===== Given entries =====

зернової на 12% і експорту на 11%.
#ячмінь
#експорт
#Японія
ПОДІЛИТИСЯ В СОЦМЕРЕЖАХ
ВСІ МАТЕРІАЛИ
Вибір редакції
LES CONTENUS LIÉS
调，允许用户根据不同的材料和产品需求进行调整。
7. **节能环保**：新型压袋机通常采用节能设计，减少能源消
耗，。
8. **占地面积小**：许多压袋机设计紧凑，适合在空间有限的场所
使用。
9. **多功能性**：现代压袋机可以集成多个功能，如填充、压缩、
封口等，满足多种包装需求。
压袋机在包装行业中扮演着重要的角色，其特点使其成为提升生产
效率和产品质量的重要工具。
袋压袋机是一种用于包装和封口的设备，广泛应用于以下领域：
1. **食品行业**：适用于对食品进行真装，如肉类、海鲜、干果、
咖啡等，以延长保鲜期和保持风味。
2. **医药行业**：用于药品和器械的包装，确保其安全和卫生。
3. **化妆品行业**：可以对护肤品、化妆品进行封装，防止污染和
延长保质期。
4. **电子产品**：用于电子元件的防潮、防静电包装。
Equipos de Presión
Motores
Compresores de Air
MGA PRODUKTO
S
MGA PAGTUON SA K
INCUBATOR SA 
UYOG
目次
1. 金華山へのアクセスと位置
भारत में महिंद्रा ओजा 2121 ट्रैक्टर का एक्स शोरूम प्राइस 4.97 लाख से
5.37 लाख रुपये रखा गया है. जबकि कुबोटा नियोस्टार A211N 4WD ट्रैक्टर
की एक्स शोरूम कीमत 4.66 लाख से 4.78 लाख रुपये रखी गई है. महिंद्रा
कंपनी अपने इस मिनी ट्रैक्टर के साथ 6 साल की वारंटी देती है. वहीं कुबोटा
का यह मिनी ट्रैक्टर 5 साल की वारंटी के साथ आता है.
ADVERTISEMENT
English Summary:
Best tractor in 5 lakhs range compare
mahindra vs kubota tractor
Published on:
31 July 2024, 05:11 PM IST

=====

§ **Exercise**
Please repeat all of these lines word for word, with nothing changed or left out.

§ **Exercise output**
зернової на 12% і експорту на 11%.
#ячмінь
#експорт
#Японія
ПОДІЛИТИСЯ В СОЦМЕРЕЖАХ
ВСІ МАТЕРІАЛИ
Вибір редакції
LES CONTENUS LIÉS
调，允许用户根据不同的材料和产品需求进行调整。
7. **节能环保**：新型压袋机通常采用节能设计，减少能源消
耗，。
8. **占地面积小**：许多压袋机设计紧凑，适合在空间有限的场所
使用。
9. **多功能性**：现代压袋机可以集成多个功能，如填充、压缩、
封口等，满足多种包装需求。
压袋机在包装行业中扮演着重要的角色，其特点使其成为提升生产
效率和产品质量的重要工具。
袋压袋机是一种用于包装和封口的设备，广泛应用于以下领域：
1. **食品行业**：适用于对食品进行真装，如肉类、海鲜、干果、
咖啡等，以延长保鲜期和保持风味。
2. **医药行业**：用于药品和器械的包装，确保其安全和卫生。
3. **化妆品行业**：可以对护肤品、化妆品进行封装，防止污染和
延长保质期。
4. **电子产品**：用于电子元件的防潮、防静电包装。
Equipos de Presión
Motores
Compresores de Air
MGA PRODUKTO
S
MGA PAGTUON SA K
INCUBATOR SA 
UYOG
目次
1. 金華山へのアクセスと位置
भारत में महिंद्रा ओजा 2121 ट्रैक्टर का एक्स शोरूम प्राइस 4.97 लाख से
5.37 लाख रुपये रखा गया है. जबकि कुबोटा नियोस्टार A211N 4WD ट्रैक्टर
की एक्स शोरूम कीमत 4.66 लाख से 4.78 लाख रुपये रखी गई है. महिंद्रा
कंपनी अपने इस मिनी ट्रैक्टर के साथ 6 साल की वारंटी देती है. वहीं कुबोटा
का यह मिनी ट्रैक्टर 5 साल की वारंटी के साथ आता है.
ADVERTISEMENT
English Summary:
Best tractor in 5 lakhs range compare
mahindra vs kubota tractor
Published on:
31 July 2024, 05:11 PM IST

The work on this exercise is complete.